How smoking affects your dental health
Smoking is a bad habit, which in some cases can become an addiction. There are people who smoke occasionally and people who have to smoke on every other occasion. You might be a chain smoker or just happen to enjoy a few cigarettes a day, it doesn’t matter. Be it one or one whole pack; smoking affects your oral health mainly your teeth and gums.
Some of the noticeable dental and gum problems due to smoking include:
- Bad breath and discoloration of your teeth.
- Inflammation on the roof of your mouth, where the salivary glands are located.
- Risks of developing oral cancer due to nicotine in the tobacco.
- Delays in the healing process after medical procedures. Common surgeries, teeth extraction is all done periodically, and you will experience the effects of smoking.
- The success rate of dental implant procedures will depend on your oral hygiene, which is hampered and affected badly due to smoking.
- Smoking can increase the risk of developing leukoplakia, which is a condition that causes white patches to develop inside the mouth.
- Loss of tooth can be due to gum diseases developing, which causes the roots to weaken and lose grip. Another major side effect of excessive smoking.
- Plaque and tartar are some of the biggest enemies for perfectly white teeth which can be avoided even if you manage to take good care of your teeth. This condition is however aggravated due to smoking which not only causes discoloration of your molars but also leads to a buildup of unhealthy plaque and tartar.
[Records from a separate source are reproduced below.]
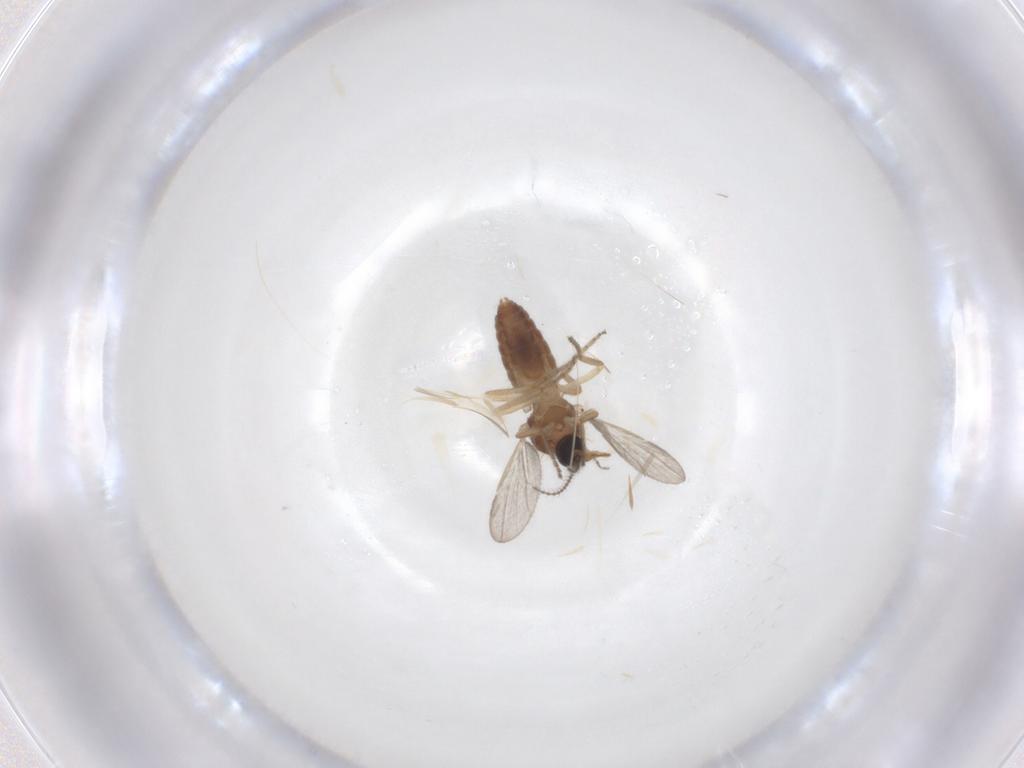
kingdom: Animalia
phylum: Arthropoda
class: Insecta
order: Diptera
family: Ceratopogonidae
There are treatments to quit smoking and help gums recover, however, willpower on your part coupled with restraint is the best way to start some of these treatments.
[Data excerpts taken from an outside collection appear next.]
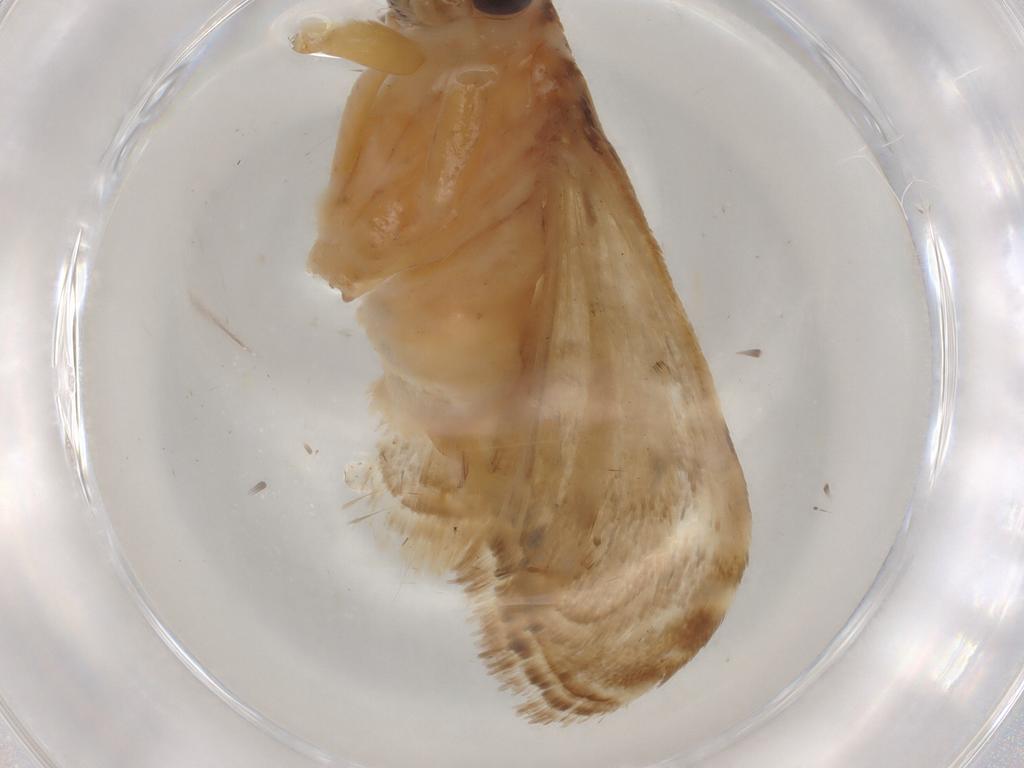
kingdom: Animalia
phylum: Arthropoda
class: Insecta
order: Lepidoptera
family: Crambidae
Smoking weakens the body’s immune system which is needed to fight off gum diseases and related oral infections which might be the cause of the same. Kicking the habit is a start, but maintaining proper oral hygiene after that is one of the treatments to quit smoking and help gums recover quickly.
Smoking increases the risk of periodontal disease which affects the alveolar bone where the teeth is embedded, the periodontal ligament which supports the root of the teeth and the cementum which is the surface that connects the teeth to your alveolar bone. It might be very difficult at first to kick the habit, but nicotine patches have proved to be quite an effective treatment to quit smoking and help gums recover from months or even years of unhealthy exposure to tobacco.